The budget is just a little over a week old, and there’s been a huge amount of comment, there always is, before and after Budget Night. The entire process seems to last for months. So I won’t repeat what has already been said, but I did want to give a quick synopsis.

On Tuesday night, straight after the budget was delivered, I formed a view that many of the policies announced would impact the residential property market and that view firmed over the following few days.

Why I think this, really rests on four key points. Firstly while not directly part of the budget, the cut in interest rates, also on Tuesday, plus possibly more to come, will see mortgage rates stay at very low levels for the immediate future. I have read suggestions that rates could still be around 4% in 2020. Low rates will put a solid floor under the market and we should not overlook the fact that we have also maintained unemployment below 6% and this is another positive for market sentiment.

The second part of the mix concerns negative gearing and the fact that the Federal Government has now put the ongoing debate to rest, giving investors clear air. The market hates dithering policy areas and the seemingly endless debate was not welcome, so clarity will further boost activity.

The third policy area concerns the big changes to superannuation.
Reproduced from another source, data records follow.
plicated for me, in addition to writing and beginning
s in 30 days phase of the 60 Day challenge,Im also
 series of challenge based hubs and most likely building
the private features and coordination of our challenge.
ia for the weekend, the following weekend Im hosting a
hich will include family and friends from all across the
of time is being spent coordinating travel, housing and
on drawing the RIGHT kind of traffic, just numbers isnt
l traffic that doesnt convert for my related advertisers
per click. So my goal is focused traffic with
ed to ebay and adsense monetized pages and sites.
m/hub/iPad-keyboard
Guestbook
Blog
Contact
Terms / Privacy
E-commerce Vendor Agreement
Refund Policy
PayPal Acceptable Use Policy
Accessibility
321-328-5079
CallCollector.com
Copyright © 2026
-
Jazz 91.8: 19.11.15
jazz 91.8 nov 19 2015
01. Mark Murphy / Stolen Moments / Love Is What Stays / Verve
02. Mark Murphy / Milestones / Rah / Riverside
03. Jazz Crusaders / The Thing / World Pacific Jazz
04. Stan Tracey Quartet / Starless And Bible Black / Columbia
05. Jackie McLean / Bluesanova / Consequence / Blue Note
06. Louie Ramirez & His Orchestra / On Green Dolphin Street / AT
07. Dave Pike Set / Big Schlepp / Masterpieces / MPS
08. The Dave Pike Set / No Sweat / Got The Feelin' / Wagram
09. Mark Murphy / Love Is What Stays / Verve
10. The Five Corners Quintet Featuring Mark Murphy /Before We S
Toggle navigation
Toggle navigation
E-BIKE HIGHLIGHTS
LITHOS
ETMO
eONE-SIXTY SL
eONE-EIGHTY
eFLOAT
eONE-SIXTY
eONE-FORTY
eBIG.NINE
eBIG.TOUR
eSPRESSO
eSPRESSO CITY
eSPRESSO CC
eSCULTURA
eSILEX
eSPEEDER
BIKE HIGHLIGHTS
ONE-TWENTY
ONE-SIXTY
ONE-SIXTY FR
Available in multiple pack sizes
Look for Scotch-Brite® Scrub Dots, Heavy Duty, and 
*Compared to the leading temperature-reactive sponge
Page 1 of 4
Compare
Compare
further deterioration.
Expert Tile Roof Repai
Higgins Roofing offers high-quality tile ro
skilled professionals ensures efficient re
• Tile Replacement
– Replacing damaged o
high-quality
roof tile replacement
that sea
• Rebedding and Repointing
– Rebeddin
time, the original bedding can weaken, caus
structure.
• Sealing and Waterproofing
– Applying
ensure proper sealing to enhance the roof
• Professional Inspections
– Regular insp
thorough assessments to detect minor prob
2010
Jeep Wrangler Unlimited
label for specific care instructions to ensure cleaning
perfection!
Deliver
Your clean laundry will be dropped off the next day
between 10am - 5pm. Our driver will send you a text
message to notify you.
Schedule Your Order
The changes will start to re-shape investment patterns and if money is locked out of or made less attractive in superannuation, then more funds can be expected to flow into property.

Superannuation savings tend to be long-term and this sits well with property, although I suggest there will be an emerging focus on quality properties. Where apartment projects are concerned, prime locations will experience rising demand and so as a result I suggest that more defined sub-markets will develop with selective investment the key.

Additional funds flowing into property will appeal to many investors as a direct means of creating additional income and the potential for capital gains, made more attractive because of the level of personal control that such investments have always offered.

My final observation concerns the impact of possible shifts in the labour market brought about by a big increase of infrastructure projects. As we saw during the mining boom, demand for labour tends to pull resources from the local construction sector. If a lot of big projects repeat this pattern we may see labour become tighter in the housing sector and this could slow the delivery of new supply. Labour in the housing market is often contractor and casual and so is very mobile and such a flow on impact cannot be discounted.

Post budget this combination of facts tends to point to a stronger outlook for property markets in the second half of 2016.